Despite the anxieties that this new law has inspired, Hill spoke of the warm reception she’s received among council members. “It’s been wonderful,” she said. She did not wish to name names, but said that many had expressed to her that they would look the other way if the restroom issue came up.
But operating on good faith can be dangerous. On the same city council are other politicians whose values do not align with those who expressed support for Hill. Jeff Eslick for example, who won District 11 by 49 votes against open LGBTQ candidate Eric Patton, put out attack ads calling Patton “gay and tired” along with other transphobic rhetoric.
The Human Rights Campaign’s legal director Sarah Warbelow said in a statement that “extremist Tennessee Senators are continuing their assault on LGBTQ+ Tennesseans’ ability to live their lives openly and honestly.”
“This is their latest cruel attempt to stigmatize, marginalize and erase the LGBTQ+ community, particularly transgender Tennesseans. Let’s be clear: the goal of this bill is to exclude the LGBTQ+ community from nondiscrimination protections in the state of Tennessee and to perpetuate a false narrative of who transgender people are,” she said.
ACLU Tennessee Transgender Justice Advocate Henry Seaton said it was unclear what effect that law would have. “I know this is going to have a real implication. But it’s hard to predict where that real implication is going to be. A whole can of worms that are unexpected and can have really horrifying and just confusing and not understandable consequences,” he said.

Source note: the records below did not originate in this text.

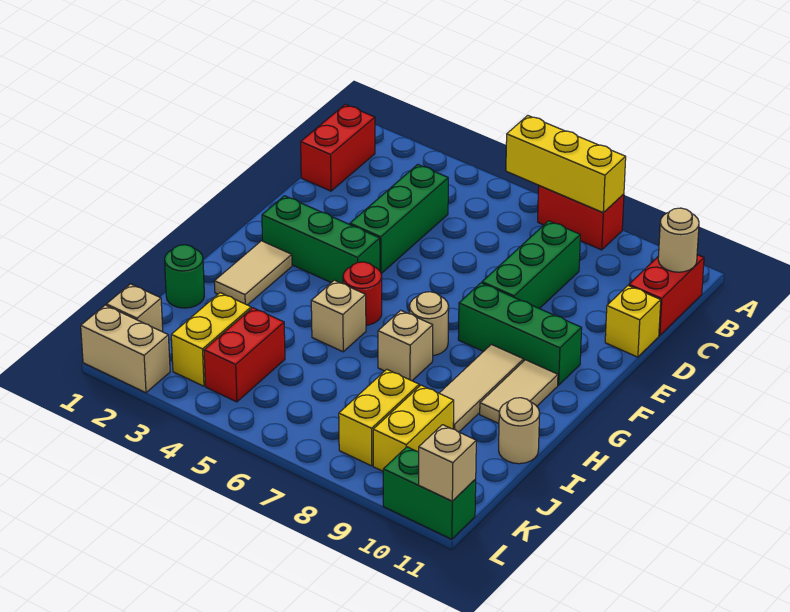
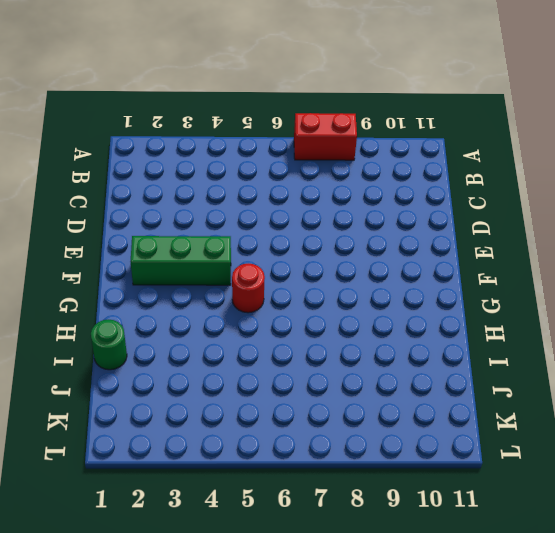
none -> red brick B1:C1 level 1
none -> red brick B11:C11 level 1
none -> green brick C4:E4 level 1

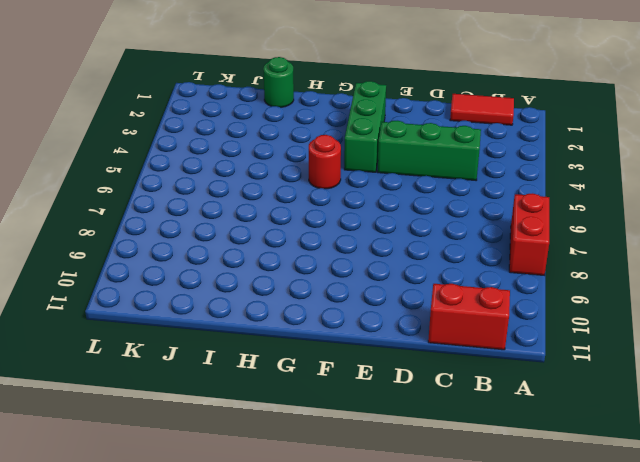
red tile B1:C1 level 1 -> red brick B1:C1 level 1
none -> green brick C8:E8 level 1
none -> yellow brick D11 level 1
none -> green brick F8:F10 level 1

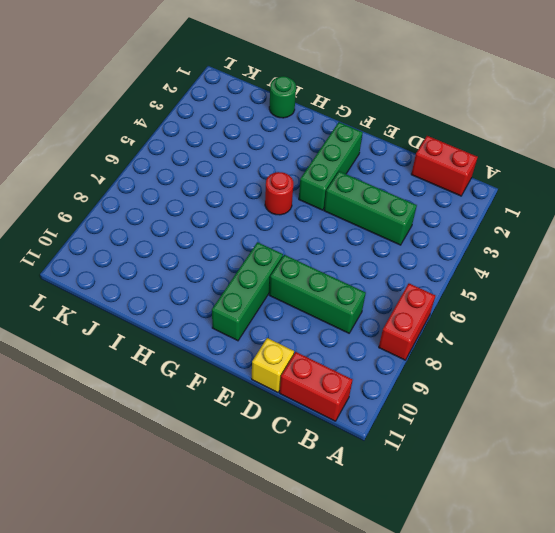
none -> tan tile G2:H2 level 1
none -> tan round brick G7 level 1
none -> tan tile G9:I9 level 1

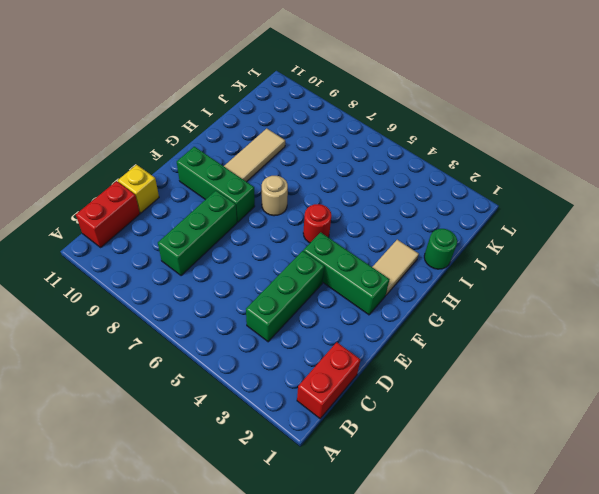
none -> red brick A7:A8 level 1
none -> tan tile G10:H10 level 1
none -> tan brick H5 level 1

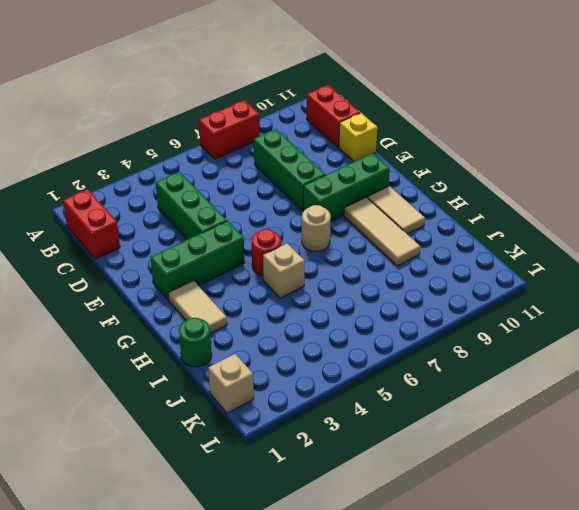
none -> tan brick H7 level 1
none -> tan round brick I11 level 1
none -> yellow brick J3:K3 level 1

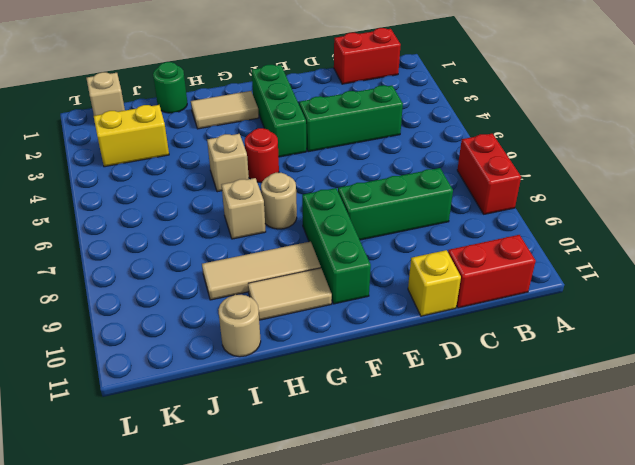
none -> red brick J4:K4 level 1
none -> yellow brick J8:K8 level 1
none -> yellow brick J9:K9 level 1

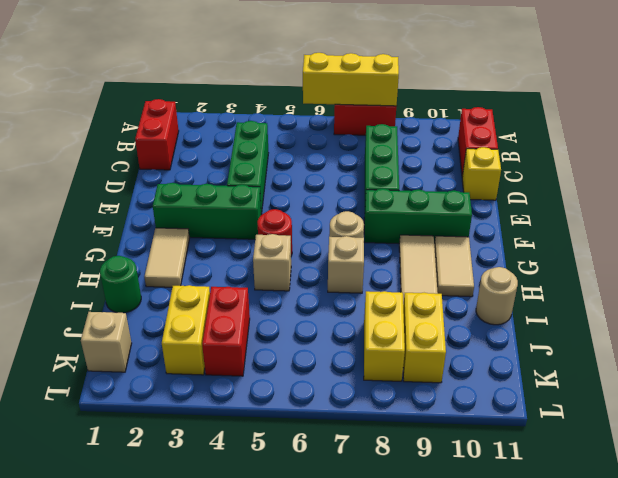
none -> tan brick L1:L2 level 1
none -> green brick L10:L11 level 1
none -> tan round brick B11 level 2

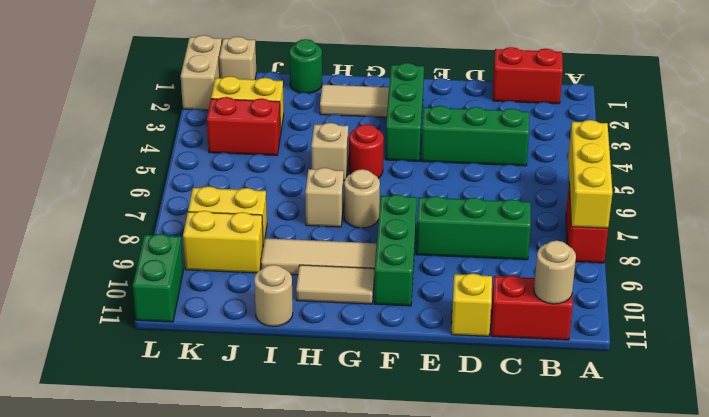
none -> tan brick L11 level 2

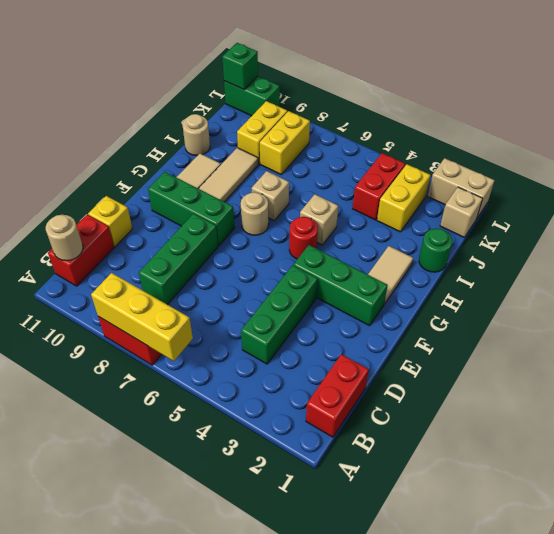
green brick L11 level 2 -> tan brick L11 level 2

As conservative state legislatures have been unabashedly waging war against LGBTQ rights, Tennessee has grimly ranked number one in anti-LGBTQ legislation proposed and passed. Since 2015 the state has passed 19 anti-LGBTQ bills into law. This year alone Gov. Bill Lee signed the nation’s first drag ban and also banned gender affirming healthcare for trans youth.
Anxiety around bathroom usage isn’t unfounded. Tennessee passed a law earlier this year that would have required any establishment that allowed people to use the restroom in alignment with their gender identity to post warning signs that read in yellow on a red background, “NOTICE. This facility maintains a policy of allowing the use of restrooms by either biological sex, regardless of the designation on the restroom.”

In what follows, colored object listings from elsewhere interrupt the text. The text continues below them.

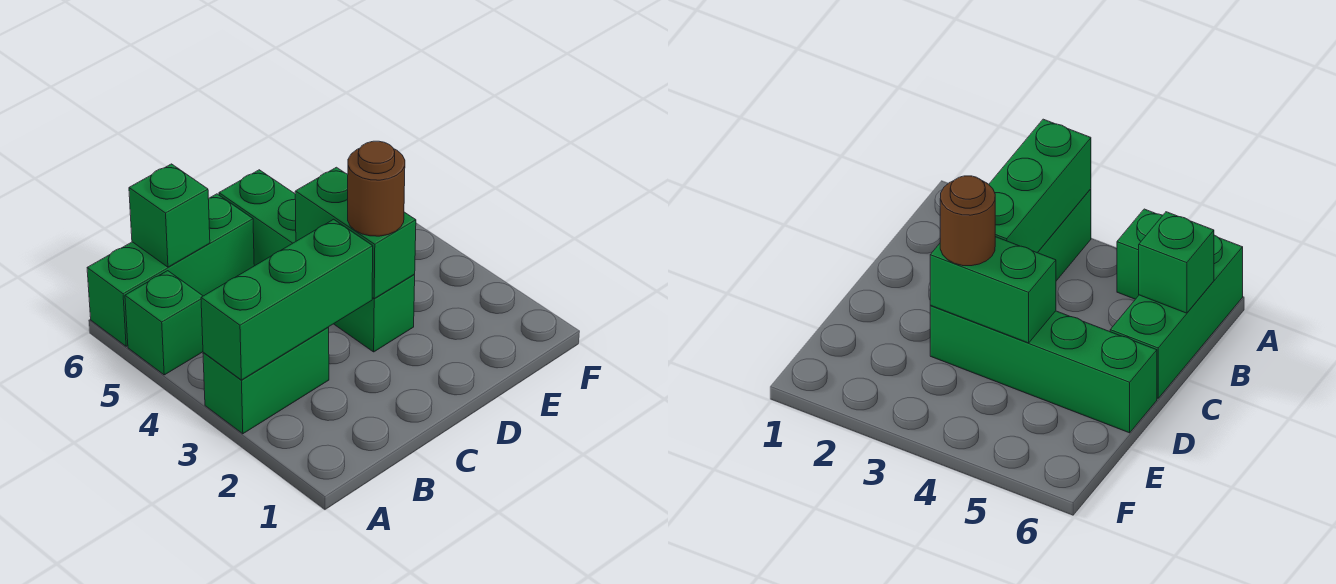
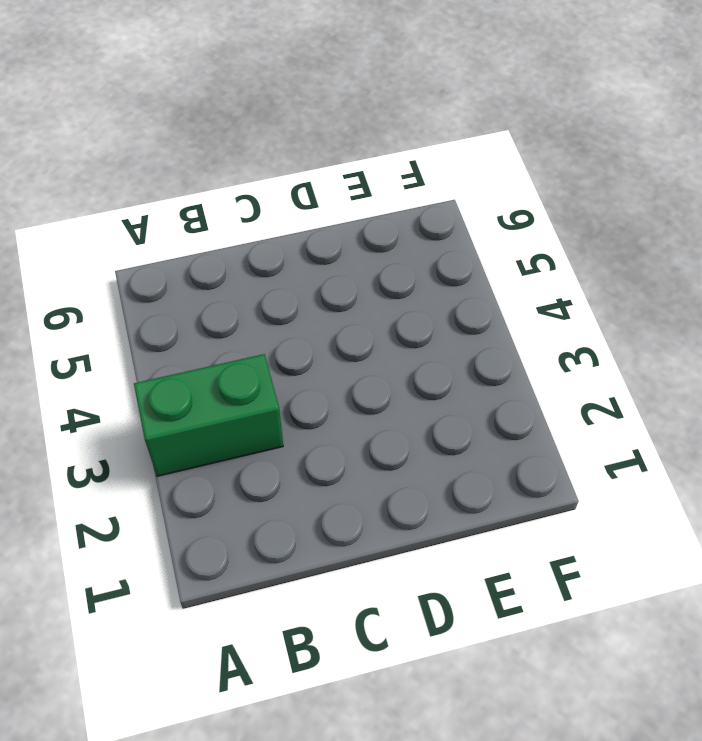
none -> green brick A5 level 1
none -> green brick A6:C6 level 1

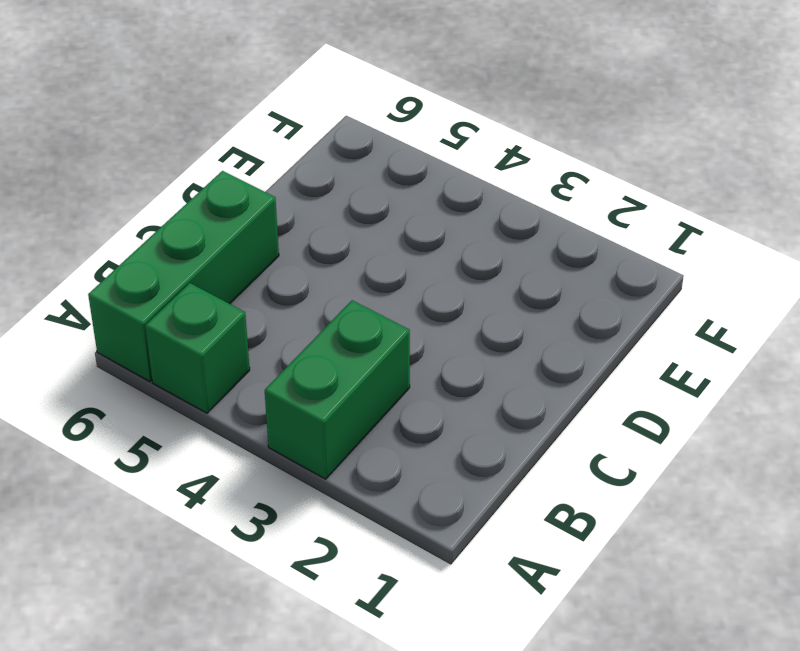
none -> green brick D3:D6 level 1
none -> green brick A3:C3 level 2

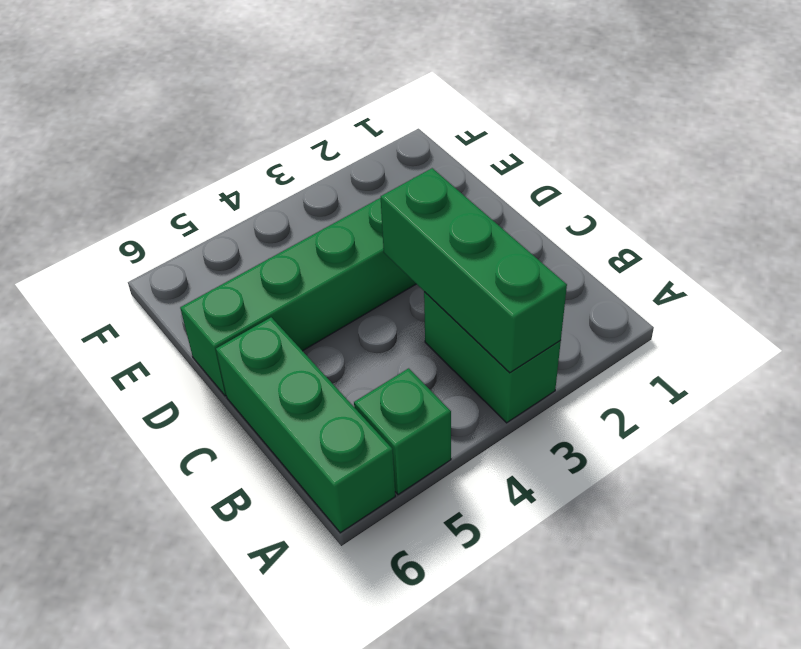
none -> green brick B6 level 2
none -> green brick D3:D4 level 2

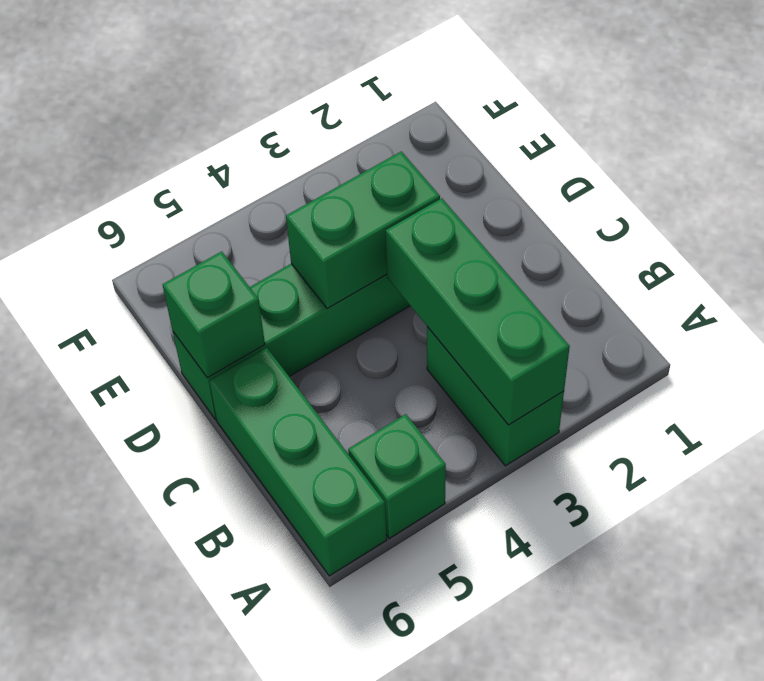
green brick D6 level 2 -> green brick B6 level 2
none -> brown round brick D3 level 3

In May a federal judge struck down the law for violating the First Amendment. The court wrote, “Transgender Tennesseans are real. The businesses and establishments that wish to welcome them are real. And the viewpoints that those individuals and businesses hold are real, even if they differ from the views of some legislators or government officials.”
For Hill, a Navy veteran who was deployed during Operation Desert Storm, the whole issue frustratingly takes away from her hard-won win. She has fought to overcome homelessness and also won a discrimination lawsuit against her former employer, Vanderbilt University.
She said she isn’t going to let the fear of discrimination derail her from addressing the issues that she cares about, including improving utilities, infrastructure and public transit.
“I’m a plumber, pipe fitter, welder, mechanic, engineering specialist. I’m kind of a nerd when it comes to this stuff, and those are the things that excite me. I ran as a qualified human to sit at the table. It just so happened that I am the first trans person,” she said.